The Planner collaborates with you through project discovery and creates the planning documents for you to review. Once approved, it guides you to open a new conversation and run /apm-2-initiate-manager to begin coordinated execution. From there, each agent directs you through the workflow step by step.
For the full walkthrough, see the Getting Started guide.
Full documentation is available at agentic-project-management.dev:
- Introduction - What APM is and how it works
- Getting Started - Installation through first task cycle
- Agent Types - Planner, Manager, and Worker roles
- Agent Orchestration - Communication, coordination, Memory, and Handoff mechanics
- Workflow Overview - Every procedure in detail
The site also covers advanced topics like how APM's prompt and context engineering works under the hood, design principles behind the multi-agent coordination, tips and tricks for model selection and cost optimization, troubleshooting, and customization.
| Command | Description |
|---|---|
apm init |
Initialize with official releases |
apm custom |
Install from custom repositories |
apm update |
Update to latest compatible version |
apm archive |
Archive current session or manage archives |
apm add / apm remove |
Add or remove assistant(s) |
apm status |
Show installation state |
See the CLI Guide for full details.
APM supports custom repositories for teams that want to modify the workflow. Fork the repo (for upstream sync) or use "Use this template" (for a clean start), adjust templates, build, release, and install with apm custom -r owner/repo. A customization skill is included to guide AI agents through the process.
See the Customization Guide for details.
APM Auto is an official custom adaptation of APM built for Claude Code. It replaces the user-mediated Worker model with autonomous subagent dispatch - the Manager spawns ephemeral subagents via Agent() to execute Tasks, reviews their output, and continues without requiring you to shuttle messages between chats.

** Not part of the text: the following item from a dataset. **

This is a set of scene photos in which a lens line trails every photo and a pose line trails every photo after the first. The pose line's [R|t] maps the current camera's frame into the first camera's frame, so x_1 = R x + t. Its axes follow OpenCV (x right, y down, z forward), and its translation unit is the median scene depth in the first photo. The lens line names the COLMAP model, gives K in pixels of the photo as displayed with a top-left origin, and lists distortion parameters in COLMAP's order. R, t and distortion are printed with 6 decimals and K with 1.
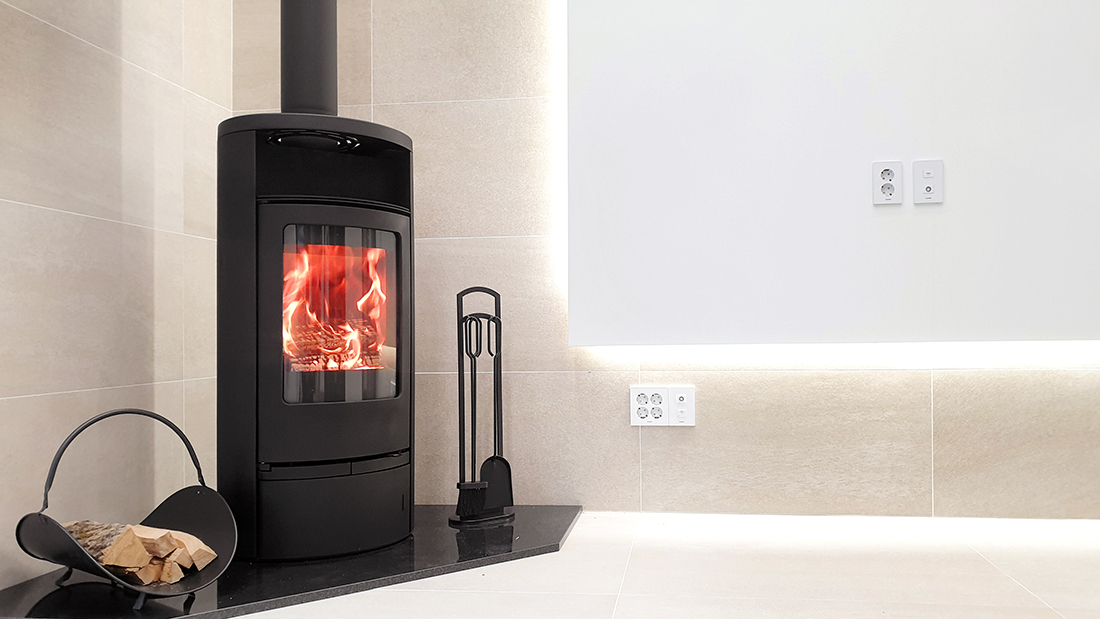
lens RADIAL K [[830.3, 0, 533.6], [0, 830.3, 304.6], [0, 0, 1]] dist [0.041586, -0.049934]
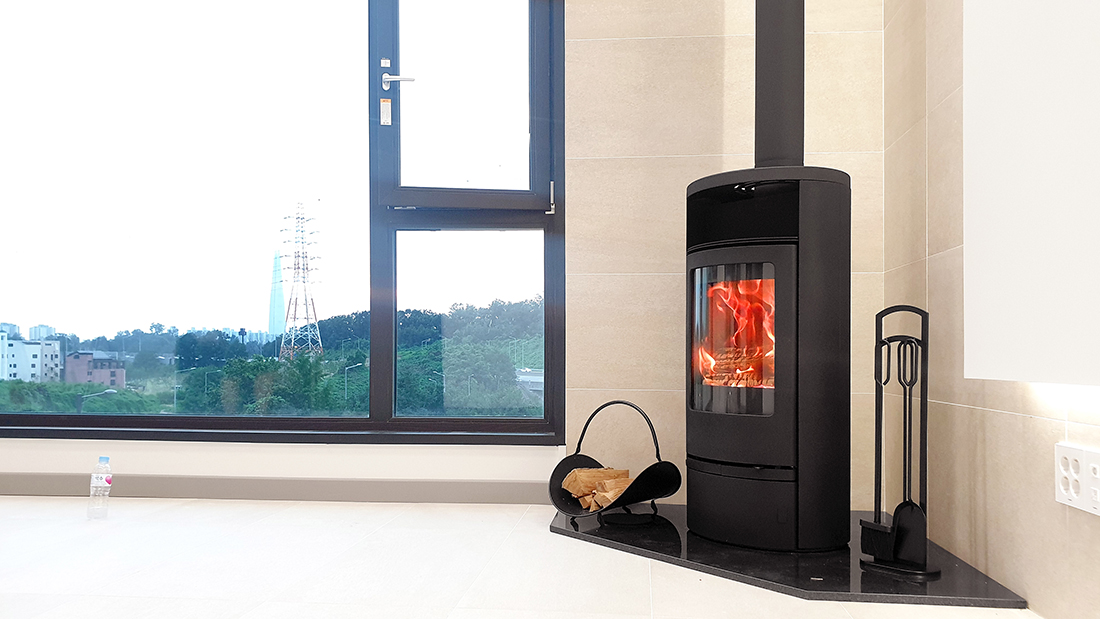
lens RADIAL K [[830.3, 0, 595.8], [0, 830.3, 345.9], [0, 0, 1]] dist [0.041586, -0.049934]
pose [[0.095699, 0.002946, -0.995406, 0.784391], [0.023846, 0.999702, 0.005251, 0.008563], [0.995125, -0.024239, 0.095600, 0.593279]]
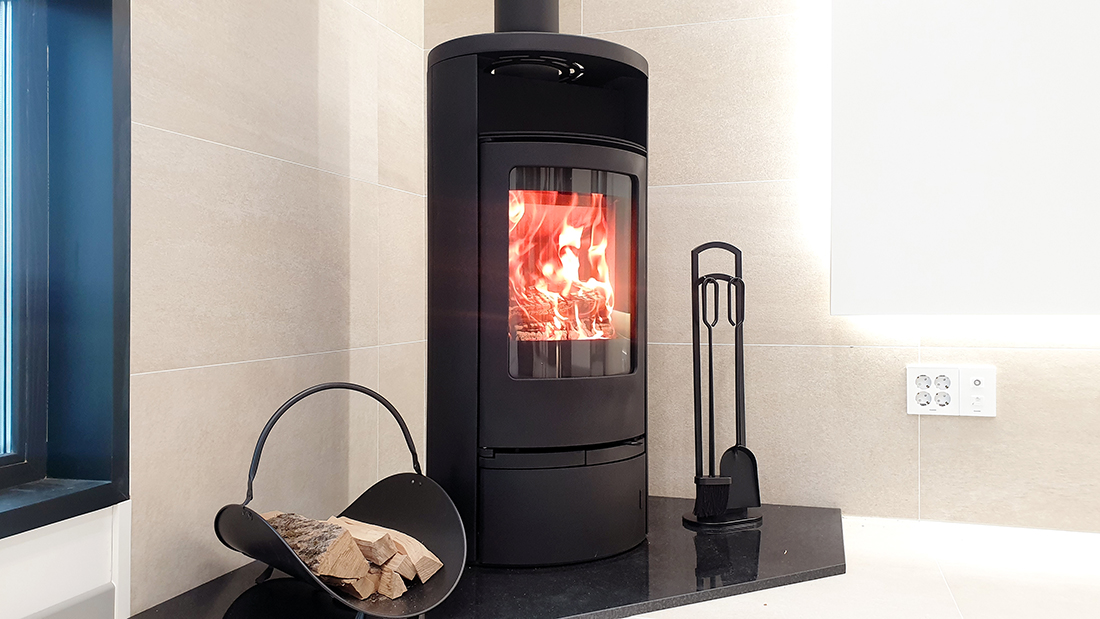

Best for prototyping, fast execution, and simpler projects.
apm custom -r sdi2200262/apm-autoAPM Semi is an official custom adaptation of APM for collaborative human-and-agent project execution. The User can claim any Task at any point and execute it directly while the agent on their side stays on standby - answering questions, running validation, and writing the Task Log on the User's behalf. Best for users who want to author the substantive code themselves and lean on AI for boilerplate or peripheral Tasks.
apm custom -r sdi2200262/apm-semiThe apm-assist skill turns your AI assistant into an APM-aware helper. Install it into any project and your assistant can explain how APM works, answer questions by reading the live documentation, detect your installation state and version, and guide migration from v0.5.x. It works with any supported platform.
Give this to your AI assistant to handle installation:
Install the apm-assist skill into this project. It is a general-purpose assistant skill for the Agentic Project Management (APM) framework that explains concepts, answers questions from the live documentation, detects installed versions and analyzes sessions, and guides migration from older versions to v1.
Installation instructions and platform-specific paths are in the standalone skills README:
https://github.com/sdi2200262/agentic-project-management/blob/main/skills/README.md
v1.0.0 is a ground-up redesign - the workflow, file structure, CLI, and agent roles all changed significantly. The pre-v1 codebase is preserved on the v0.5.x branch for reference.
The Troubleshooting Guide documents the recommended migration procedure. The apm-assist skill above can also walk you through it interactively.
Contributions are welcome. See CONTRIBUTING.md for guidelines. Report bugs or suggest features via GitHub Issues. Reach out on Discord: cobuter_man.
CLI and template releases version independently but share major version for compatibility. See VERSIONING.md for details.
Licensed under the Mozilla Public License 2.0 (MPL-2.0). APM is free for all uses including commercial. Improvements to core APM files must be shared back with the community. See LICENSE for full details.
Versions prior to v0.4.0 were released under the MIT license. The license was updated to MPL-2.0 starting with v0.4.0.